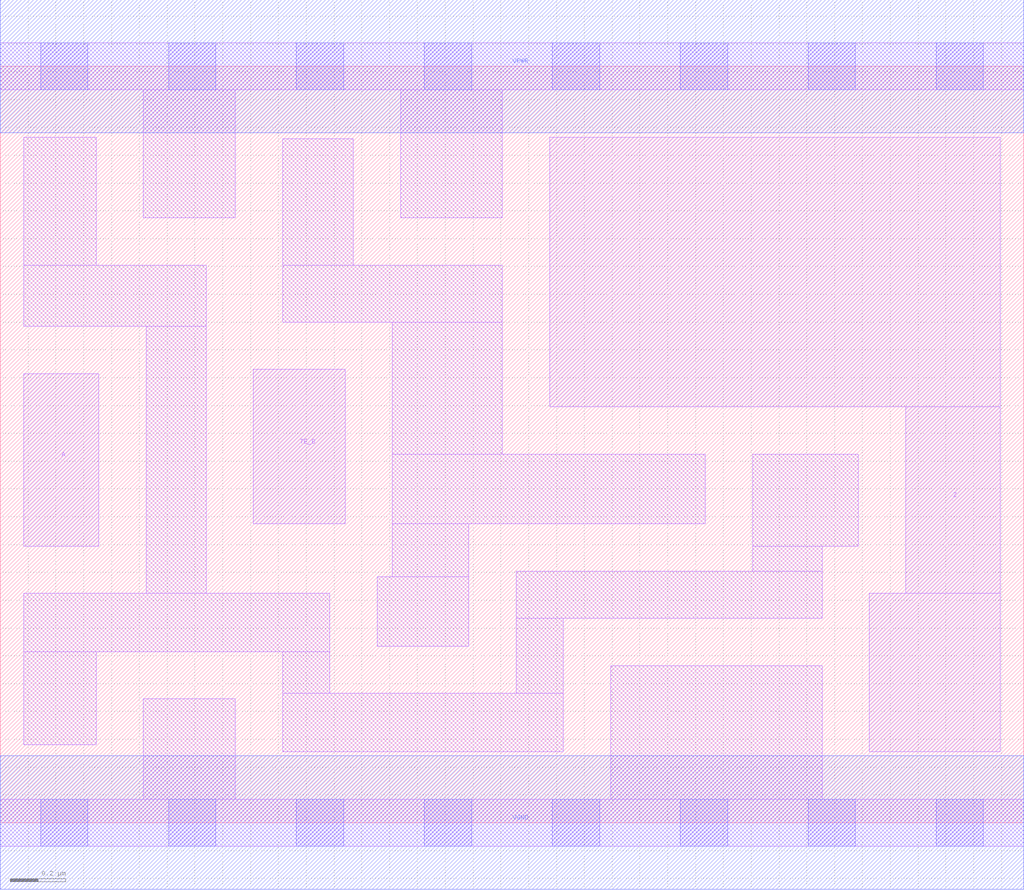
<source format=lef>
# Copyright 2020 The SkyWater PDK Authors
#
# Licensed under the Apache License, Version 2.0 (the "License");
# you may not use this file except in compliance with the License.
# You may obtain a copy of the License at
#
#     https://www.apache.org/licenses/LICENSE-2.0
#
# Unless required by applicable law or agreed to in writing, software
# distributed under the License is distributed on an "AS IS" BASIS,
# WITHOUT WARRANTIES OR CONDITIONS OF ANY KIND, either express or implied.
# See the License for the specific language governing permissions and
# limitations under the License.
#
# SPDX-License-Identifier: Apache-2.0

VERSION 5.7 ;
  NAMESCASESENSITIVE ON ;
  NOWIREEXTENSIONATPIN ON ;
  DIVIDERCHAR "/" ;
  BUSBITCHARS "[]" ;
UNITS
  DATABASE MICRONS 200 ;
END UNITS
MACRO sky130_fd_sc_hd__ebufn_1
  CLASS CORE ;
  FOREIGN sky130_fd_sc_hd__ebufn_1 ;
  ORIGIN  0.000000  0.000000 ;
  SIZE  3.680000 BY  2.720000 ;
  SYMMETRY X Y R90 ;
  SITE unithd ;
  PIN A
    ANTENNAGATEAREA  0.159000 ;
    DIRECTION INPUT ;
    USE SIGNAL ;
    PORT
      LAYER li1 ;
        RECT 0.085000 0.995000 0.355000 1.615000 ;
    END
  END A
  PIN TE_B
    ANTENNAGATEAREA  0.309000 ;
    DIRECTION INPUT ;
    USE SIGNAL ;
    PORT
      LAYER li1 ;
        RECT 0.910000 1.075000 1.240000 1.630000 ;
    END
  END TE_B
  PIN Z
    ANTENNADIFFAREA  0.601000 ;
    DIRECTION OUTPUT ;
    USE SIGNAL ;
    PORT
      LAYER li1 ;
        RECT 1.975000 1.495000 3.595000 2.465000 ;
        RECT 3.125000 0.255000 3.595000 0.825000 ;
        RECT 3.255000 0.825000 3.595000 1.495000 ;
    END
  END Z
  PIN VGND
    DIRECTION INOUT ;
    SHAPE ABUTMENT ;
    USE GROUND ;
    PORT
      LAYER met1 ;
        RECT 0.000000 -0.240000 3.680000 0.240000 ;
    END
  END VGND
  PIN VPWR
    DIRECTION INOUT ;
    SHAPE ABUTMENT ;
    USE POWER ;
    PORT
      LAYER met1 ;
        RECT 0.000000 2.480000 3.680000 2.960000 ;
    END
  END VPWR
  OBS
    LAYER li1 ;
      RECT 0.000000 -0.085000 3.680000 0.085000 ;
      RECT 0.000000  2.635000 3.680000 2.805000 ;
      RECT 0.085000  0.280000 0.345000 0.615000 ;
      RECT 0.085000  0.615000 1.185000 0.825000 ;
      RECT 0.085000  1.785000 0.740000 2.005000 ;
      RECT 0.085000  2.005000 0.345000 2.465000 ;
      RECT 0.515000  0.085000 0.845000 0.445000 ;
      RECT 0.515000  2.175000 0.845000 2.635000 ;
      RECT 0.525000  0.825000 0.740000 1.785000 ;
      RECT 1.015000  0.255000 2.025000 0.465000 ;
      RECT 1.015000  0.465000 1.185000 0.615000 ;
      RECT 1.015000  1.800000 1.805000 2.005000 ;
      RECT 1.015000  2.005000 1.270000 2.460000 ;
      RECT 1.355000  0.635000 1.685000 0.885000 ;
      RECT 1.410000  0.885000 1.685000 1.075000 ;
      RECT 1.410000  1.075000 2.535000 1.325000 ;
      RECT 1.410000  1.325000 1.805000 1.800000 ;
      RECT 1.440000  2.175000 1.805000 2.635000 ;
      RECT 1.855000  0.465000 2.025000 0.735000 ;
      RECT 1.855000  0.735000 2.955000 0.905000 ;
      RECT 2.195000  0.085000 2.955000 0.565000 ;
      RECT 2.705000  0.905000 2.955000 0.995000 ;
      RECT 2.705000  0.995000 3.085000 1.325000 ;
    LAYER mcon ;
      RECT 0.145000 -0.085000 0.315000 0.085000 ;
      RECT 0.145000  2.635000 0.315000 2.805000 ;
      RECT 0.605000 -0.085000 0.775000 0.085000 ;
      RECT 0.605000  2.635000 0.775000 2.805000 ;
      RECT 1.065000 -0.085000 1.235000 0.085000 ;
      RECT 1.065000  2.635000 1.235000 2.805000 ;
      RECT 1.525000 -0.085000 1.695000 0.085000 ;
      RECT 1.525000  2.635000 1.695000 2.805000 ;
      RECT 1.985000 -0.085000 2.155000 0.085000 ;
      RECT 1.985000  2.635000 2.155000 2.805000 ;
      RECT 2.445000 -0.085000 2.615000 0.085000 ;
      RECT 2.445000  2.635000 2.615000 2.805000 ;
      RECT 2.905000 -0.085000 3.075000 0.085000 ;
      RECT 2.905000  2.635000 3.075000 2.805000 ;
      RECT 3.365000 -0.085000 3.535000 0.085000 ;
      RECT 3.365000  2.635000 3.535000 2.805000 ;
  END
END sky130_fd_sc_hd__ebufn_1
END LIBRARY

</source>
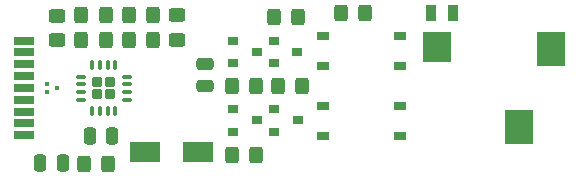
<source format=gtp>
%TF.GenerationSoftware,KiCad,Pcbnew,(5.99.0-7212-gef75ce9035)*%
%TF.CreationDate,2021-04-24T18:58:59-07:00*%
%TF.ProjectId,nikon_ctrl,6e696b6f-6e5f-4637-9472-6c2e6b696361,rev?*%
%TF.SameCoordinates,Original*%
%TF.FileFunction,Paste,Top*%
%TF.FilePolarity,Positive*%
%FSLAX46Y46*%
G04 Gerber Fmt 4.6, Leading zero omitted, Abs format (unit mm)*
G04 Created by KiCad (PCBNEW (5.99.0-7212-gef75ce9035)) date 2021-04-24 18:58:59*
%MOMM*%
%LPD*%
G01*
G04 APERTURE LIST*
G04 Aperture macros list*
%AMRoundRect*
0 Rectangle with rounded corners*
0 $1 Rounding radius*
0 $2 $3 $4 $5 $6 $7 $8 $9 X,Y pos of 4 corners*
0 Add a 4 corners polygon primitive as box body*
4,1,4,$2,$3,$4,$5,$6,$7,$8,$9,$2,$3,0*
0 Add four circle primitives for the rounded corners*
1,1,$1+$1,$2,$3,0*
1,1,$1+$1,$4,$5,0*
1,1,$1+$1,$6,$7,0*
1,1,$1+$1,$8,$9,0*
0 Add four rect primitives between the rounded corners*
20,1,$1+$1,$2,$3,$4,$5,0*
20,1,$1+$1,$4,$5,$6,$7,0*
20,1,$1+$1,$6,$7,$8,$9,0*
20,1,$1+$1,$8,$9,$2,$3,0*%
G04 Aperture macros list end*
%ADD10R,1.000000X0.800000*%
%ADD11R,0.950000X1.450000*%
%ADD12R,2.600000X1.800000*%
%ADD13RoundRect,0.250000X-0.325000X-0.450000X0.325000X-0.450000X0.325000X0.450000X-0.325000X0.450000X0*%
%ADD14RoundRect,0.250000X0.325000X0.450000X-0.325000X0.450000X-0.325000X-0.450000X0.325000X-0.450000X0*%
%ADD15R,0.900000X0.800000*%
%ADD16RoundRect,0.250000X-0.250000X-0.475000X0.250000X-0.475000X0.250000X0.475000X-0.250000X0.475000X0*%
%ADD17R,1.800000X0.700000*%
%ADD18RoundRect,0.250000X0.250000X0.475000X-0.250000X0.475000X-0.250000X-0.475000X0.250000X-0.475000X0*%
%ADD19R,0.300000X0.300000*%
%ADD20RoundRect,0.212500X-0.212500X0.212500X-0.212500X-0.212500X0.212500X-0.212500X0.212500X0.212500X0*%
%ADD21RoundRect,0.075000X-0.075000X0.350000X-0.075000X-0.350000X0.075000X-0.350000X0.075000X0.350000X0*%
%ADD22RoundRect,0.075000X-0.350000X0.075000X-0.350000X-0.075000X0.350000X-0.075000X0.350000X0.075000X0*%
%ADD23R,2.400000X2.950000*%
%ADD24R,2.400000X2.650000*%
%ADD25RoundRect,0.250000X-0.450000X0.325000X-0.450000X-0.325000X0.450000X-0.325000X0.450000X0.325000X0*%
%ADD26RoundRect,0.250000X0.475000X-0.250000X0.475000X0.250000X-0.475000X0.250000X-0.475000X-0.250000X0*%
G04 APERTURE END LIST*
D10*
%TO.C,Q2*%
X150834460Y-109682280D03*
X150834460Y-112222280D03*
X144334460Y-112222280D03*
X144334460Y-109682280D03*
%TD*%
%TO.C,Q1*%
X150834460Y-103789480D03*
X150834460Y-106329480D03*
X144334460Y-106329480D03*
X144334460Y-103789480D03*
%TD*%
D11*
%TO.C,LED1*%
X153489620Y-101828600D03*
X155389620Y-101828600D03*
%TD*%
D12*
%TO.C,C2*%
X133745800Y-113639600D03*
X129245800Y-113639600D03*
%TD*%
D13*
%TO.C,R13*%
X147895420Y-101828600D03*
X145845420Y-101828600D03*
%TD*%
D14*
%TO.C,R5*%
X142612019Y-108020701D03*
X140562019Y-108020701D03*
%TD*%
D15*
%TO.C,Q3*%
X136754360Y-109984500D03*
X136754360Y-111884500D03*
X138754360Y-110934500D03*
%TD*%
D14*
%TO.C,R6*%
X142271860Y-102153720D03*
X140221860Y-102153720D03*
%TD*%
%TO.C,L1*%
X126191120Y-114579400D03*
X124141120Y-114579400D03*
%TD*%
%TO.C,R7*%
X138675220Y-113880900D03*
X136625220Y-113880900D03*
%TD*%
D16*
%TO.C,C3*%
X124609820Y-112212120D03*
X126509820Y-112212120D03*
%TD*%
D17*
%TO.C,J1*%
X119074740Y-111176060D03*
X119074740Y-109176060D03*
X119074740Y-107176060D03*
X119074740Y-105176060D03*
X119074740Y-104176060D03*
X119074740Y-106176060D03*
X119074740Y-108176060D03*
X119074740Y-110176060D03*
X119074740Y-112176060D03*
%TD*%
D13*
%TO.C,R1*%
X127907372Y-104147620D03*
X129957372Y-104147620D03*
%TD*%
D18*
%TO.C,C1*%
X122316280Y-114551460D03*
X120416280Y-114551460D03*
%TD*%
D14*
%TO.C,R8*%
X138708240Y-108033820D03*
X136658240Y-108033820D03*
%TD*%
D13*
%TO.C,R3*%
X127907372Y-102029260D03*
X129957372Y-102029260D03*
%TD*%
D14*
%TO.C,R2*%
X125950386Y-104147620D03*
X123900386Y-104147620D03*
%TD*%
D15*
%TO.C,Q5*%
X140198600Y-109984500D03*
X140198600Y-111884500D03*
X142198600Y-110934500D03*
%TD*%
D19*
%TO.C,U2*%
X120971760Y-107810820D03*
X120971760Y-108510820D03*
X121821760Y-108160820D03*
%TD*%
D20*
%TO.C,U1*%
X125260880Y-108721380D03*
X125260880Y-107671380D03*
X126310880Y-108721380D03*
X126310880Y-107671380D03*
D21*
X126760880Y-106246380D03*
X126110880Y-106246380D03*
X125460880Y-106246380D03*
X124810880Y-106246380D03*
D22*
X123835880Y-107221380D03*
X123835880Y-107871380D03*
X123835880Y-108521380D03*
X123835880Y-109171380D03*
D21*
X124810880Y-110146380D03*
X125460880Y-110146380D03*
X126110880Y-110146380D03*
X126760880Y-110146380D03*
D22*
X127735880Y-109171380D03*
X127735880Y-108521380D03*
X127735880Y-107871380D03*
X127735880Y-107221380D03*
%TD*%
D14*
%TO.C,R4*%
X125950386Y-102029260D03*
X123900386Y-102029260D03*
%TD*%
D15*
%TO.C,Q4*%
X136723880Y-104188220D03*
X136723880Y-106088220D03*
X138723880Y-105138220D03*
%TD*%
%TO.C,Q6*%
X140170660Y-104185680D03*
X140170660Y-106085680D03*
X142170660Y-105135680D03*
%TD*%
D23*
%TO.C,J2*%
X163676860Y-104903600D03*
D24*
X153976860Y-104753600D03*
D23*
X160976860Y-111453600D03*
%TD*%
D25*
%TO.C,R12*%
X121818400Y-102050740D03*
X121818400Y-104100740D03*
%TD*%
%TO.C,R11*%
X132024120Y-102040580D03*
X132024120Y-104090580D03*
%TD*%
D26*
%TO.C,C4*%
X134330440Y-108033860D03*
X134330440Y-106133860D03*
%TD*%
M02*

</source>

# # # # # # #

What this task involves →
Copy all lines of the listing above that contain the string "four".

Output of the exercise →
0 Add four circle primitives for the rounded corners*
0 Add four rect primitives between the rounded corners*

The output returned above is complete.